Harmless Indies and Gaming Saturation
I pass a lot of time watching youtube videos. From my love of esports highlights in Overwatch and Smash Bros Melee to critical reviews and video podcasts, I’d say youtube covers a majority of what I consume daily.
A lot of that started with watching early lets plays and rant videos from the likes of Cinemassacre and Jontron. I loved the silly rants and knowledge they would have on some obscure or mediocre games, and especially the ones on unlicensed and rip-off games.
Bootleg and clone games plagued the early days of gaming thanks to Nintendo’s strict policy on producing game carts for the NES. Wanting to avoid the first video game crash that Atari had fallen from grace thanks to, Nintendo had placed cautious measures on companies abilities to produce content on its properties. Third-party developers were obligated to set limits on the number of titles they produced per year (typically five) to avoid flooding the market with similar games, as well as agreeing that their games would be available exclusively on Nintendo systems for a particular period of time. Restrictions of this kind allowed Nintendo to maintain a degree of control over both the number of games produced and the content of those games.
That didn’t stop third parties from finding alternative methods of course, and it’s the primary reason the NES library grew so large. Back when I worked at a local retro store, I was introduced to Tengen carts, color dreams carts and multi-carts which were games or compilations made without licensing from Nintendo. A few of them are pictured below.
Bootlegging became incredibly easy to do throughout the lifecycle of the cartridge and its led to some bad translations, knock-offs and just plain broken messes that can’t even be rightfully called games.
They're incredibly entertaining to watch people try to suffer through and play, hence why many YouTubers make such a successful show based around looking at them. But a lot of this also had me thinking that it seemed relegated to the 8bit and 16bit era. I’ve seen a few exceptions in the PS1 and PS2 days, but you rarely saw those games covered.
It then became horribly apparent to me that these practices never actually ended. In fact, they may have gotten a whole lot worse. Did the 7th generation of consoles suffer from this at all, and does this current generation see it happening today? Well, this image here should send us off on a good start.
Seem familiar to you? Maybe it would help if they had a good character intro vide-
Oh boy. This is one of the more prominent examples of an absolute clone of an existing property. Not a complete bootleg, but no redemption points for it either. PC is a pretty easy market to find clones on, and it’s a million times worse on mobile. Some of them seem like they have some… inspirations
And others…
Oh come on, you didn’t eve- YOU DID NOT EVEN TRY WITH THAT ONE.
I can't even begin to tell you how awful the mobile market has become with reprinted games. It always existed, but we did not see this enormous bloat of clones until the age of Flappy Bird. When Flappy Bird was taken away, clones of the game did not just flood the scene but battered it into a senseless pulp like a raging tsunami. Back in 2014, Digital Trends noted that there were over 800 flappy bird clones currently on the market, with at least 60 being added DAILY.

[Data drawn from a collection]
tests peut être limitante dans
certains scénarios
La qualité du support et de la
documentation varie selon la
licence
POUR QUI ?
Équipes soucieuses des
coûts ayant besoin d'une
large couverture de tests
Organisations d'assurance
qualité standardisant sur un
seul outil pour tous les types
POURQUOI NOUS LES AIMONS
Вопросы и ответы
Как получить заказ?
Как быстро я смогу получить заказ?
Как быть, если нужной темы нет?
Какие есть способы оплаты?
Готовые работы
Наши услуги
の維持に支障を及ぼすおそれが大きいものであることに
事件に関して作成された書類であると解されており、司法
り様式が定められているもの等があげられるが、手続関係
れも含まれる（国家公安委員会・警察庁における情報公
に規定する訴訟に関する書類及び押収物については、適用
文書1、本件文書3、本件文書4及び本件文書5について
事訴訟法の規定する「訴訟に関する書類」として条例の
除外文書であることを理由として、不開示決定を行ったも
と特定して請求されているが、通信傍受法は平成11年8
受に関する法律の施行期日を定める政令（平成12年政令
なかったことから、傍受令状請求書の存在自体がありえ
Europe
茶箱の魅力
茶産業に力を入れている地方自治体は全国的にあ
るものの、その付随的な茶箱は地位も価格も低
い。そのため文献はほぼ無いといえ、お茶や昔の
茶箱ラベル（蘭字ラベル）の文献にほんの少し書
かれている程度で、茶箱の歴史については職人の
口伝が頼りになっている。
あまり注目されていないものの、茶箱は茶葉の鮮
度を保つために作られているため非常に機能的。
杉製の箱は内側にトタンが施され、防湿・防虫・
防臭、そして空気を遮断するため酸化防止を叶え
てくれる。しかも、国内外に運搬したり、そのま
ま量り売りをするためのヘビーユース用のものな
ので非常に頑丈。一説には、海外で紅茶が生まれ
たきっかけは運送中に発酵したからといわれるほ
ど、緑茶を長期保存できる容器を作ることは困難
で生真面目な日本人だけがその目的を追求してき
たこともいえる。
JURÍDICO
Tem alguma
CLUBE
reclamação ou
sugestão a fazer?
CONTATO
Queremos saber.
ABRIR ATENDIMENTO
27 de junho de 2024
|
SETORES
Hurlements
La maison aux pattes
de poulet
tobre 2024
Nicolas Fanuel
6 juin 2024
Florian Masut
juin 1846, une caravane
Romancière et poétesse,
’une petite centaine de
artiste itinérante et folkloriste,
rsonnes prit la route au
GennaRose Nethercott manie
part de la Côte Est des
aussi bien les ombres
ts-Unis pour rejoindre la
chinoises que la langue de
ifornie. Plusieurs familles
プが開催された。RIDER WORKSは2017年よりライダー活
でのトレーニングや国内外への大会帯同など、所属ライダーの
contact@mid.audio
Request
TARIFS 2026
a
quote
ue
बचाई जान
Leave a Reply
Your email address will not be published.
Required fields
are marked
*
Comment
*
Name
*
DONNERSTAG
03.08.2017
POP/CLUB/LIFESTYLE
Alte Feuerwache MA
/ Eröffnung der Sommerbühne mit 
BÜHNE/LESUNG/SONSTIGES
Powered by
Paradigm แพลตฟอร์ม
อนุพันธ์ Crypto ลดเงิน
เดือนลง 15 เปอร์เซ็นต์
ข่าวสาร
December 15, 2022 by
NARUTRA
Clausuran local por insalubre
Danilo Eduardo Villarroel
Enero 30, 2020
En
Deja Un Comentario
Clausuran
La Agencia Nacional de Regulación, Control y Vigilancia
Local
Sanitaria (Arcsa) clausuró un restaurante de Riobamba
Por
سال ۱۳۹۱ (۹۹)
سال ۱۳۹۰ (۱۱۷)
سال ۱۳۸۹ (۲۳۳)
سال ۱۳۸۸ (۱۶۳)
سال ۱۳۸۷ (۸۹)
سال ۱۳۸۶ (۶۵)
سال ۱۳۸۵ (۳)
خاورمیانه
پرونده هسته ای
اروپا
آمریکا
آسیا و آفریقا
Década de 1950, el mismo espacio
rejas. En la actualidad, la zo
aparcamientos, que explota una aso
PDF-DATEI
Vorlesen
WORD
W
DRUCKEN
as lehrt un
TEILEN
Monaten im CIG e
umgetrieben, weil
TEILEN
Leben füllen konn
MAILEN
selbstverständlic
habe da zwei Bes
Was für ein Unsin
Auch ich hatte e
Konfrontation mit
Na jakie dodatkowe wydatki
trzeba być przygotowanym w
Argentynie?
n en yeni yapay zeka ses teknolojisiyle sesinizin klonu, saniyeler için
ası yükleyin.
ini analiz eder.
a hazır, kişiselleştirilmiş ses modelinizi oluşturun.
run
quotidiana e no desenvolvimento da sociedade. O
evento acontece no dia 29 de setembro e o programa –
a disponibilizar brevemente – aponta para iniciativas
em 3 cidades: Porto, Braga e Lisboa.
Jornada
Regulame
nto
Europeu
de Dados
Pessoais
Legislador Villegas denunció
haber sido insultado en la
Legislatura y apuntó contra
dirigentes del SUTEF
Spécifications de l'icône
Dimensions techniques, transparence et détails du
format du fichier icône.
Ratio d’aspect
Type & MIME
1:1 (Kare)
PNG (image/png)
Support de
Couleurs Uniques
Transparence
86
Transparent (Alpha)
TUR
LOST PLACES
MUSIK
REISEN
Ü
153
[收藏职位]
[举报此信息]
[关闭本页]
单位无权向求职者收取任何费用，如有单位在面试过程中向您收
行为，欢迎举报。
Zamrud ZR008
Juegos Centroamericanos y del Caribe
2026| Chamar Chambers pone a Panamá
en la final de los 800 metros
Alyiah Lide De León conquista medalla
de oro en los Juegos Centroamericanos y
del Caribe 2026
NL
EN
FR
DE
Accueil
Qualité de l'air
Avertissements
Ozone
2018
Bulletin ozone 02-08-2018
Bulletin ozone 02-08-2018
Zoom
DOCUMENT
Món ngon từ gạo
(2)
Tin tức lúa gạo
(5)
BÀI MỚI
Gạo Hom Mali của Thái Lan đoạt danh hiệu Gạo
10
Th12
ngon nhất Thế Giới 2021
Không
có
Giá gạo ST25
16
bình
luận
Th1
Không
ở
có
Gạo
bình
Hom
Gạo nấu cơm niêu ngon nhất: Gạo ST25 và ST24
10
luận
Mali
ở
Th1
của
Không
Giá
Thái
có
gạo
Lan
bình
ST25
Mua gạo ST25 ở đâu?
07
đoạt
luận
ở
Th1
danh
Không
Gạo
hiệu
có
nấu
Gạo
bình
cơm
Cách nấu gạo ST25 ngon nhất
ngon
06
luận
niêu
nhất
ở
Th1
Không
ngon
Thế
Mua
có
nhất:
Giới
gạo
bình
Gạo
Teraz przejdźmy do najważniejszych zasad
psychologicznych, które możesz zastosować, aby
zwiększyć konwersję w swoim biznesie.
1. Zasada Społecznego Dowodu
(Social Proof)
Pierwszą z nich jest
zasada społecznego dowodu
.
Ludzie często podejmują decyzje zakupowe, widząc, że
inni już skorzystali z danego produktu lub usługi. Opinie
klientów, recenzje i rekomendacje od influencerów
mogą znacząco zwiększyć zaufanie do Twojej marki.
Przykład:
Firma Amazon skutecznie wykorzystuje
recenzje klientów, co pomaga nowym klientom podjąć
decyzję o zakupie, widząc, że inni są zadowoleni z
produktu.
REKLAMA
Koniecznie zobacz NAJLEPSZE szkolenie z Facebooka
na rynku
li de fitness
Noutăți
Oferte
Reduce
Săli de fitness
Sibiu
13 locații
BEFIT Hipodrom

ASSIGNED TASK A =>
Answer these from the post on gaming clones:
(i) What was the typical yearly limit on titles for third-party developers under Nintendo's policy?
(ii) Which kinds of carts was the writer introduced to while working at a local retro store?
(iii) According to Digital Trends in 2014, how many Flappy Bird clones were on the market?
ASSIGNED TASK B => Retype the post on gaming clones from "That didn’t stop" up to and including "are pictured below.".

YOUR SOLUTION A =>
(i) Five titles per year.
(ii) Tengen carts, color dreams carts and multi-carts.
(iii) Over 800, with at least 60 being added daily.

YOUR SOLUTION B =>
That didn’t stop third parties from finding alternative methods of course, and it’s the primary reason the NES library grew so large. Back when I worked at a local retro store, I was introduced to Tengen carts, color dreams carts and multi-carts which were games or compilations made without licensing from Nintendo. A few of them are pictured below.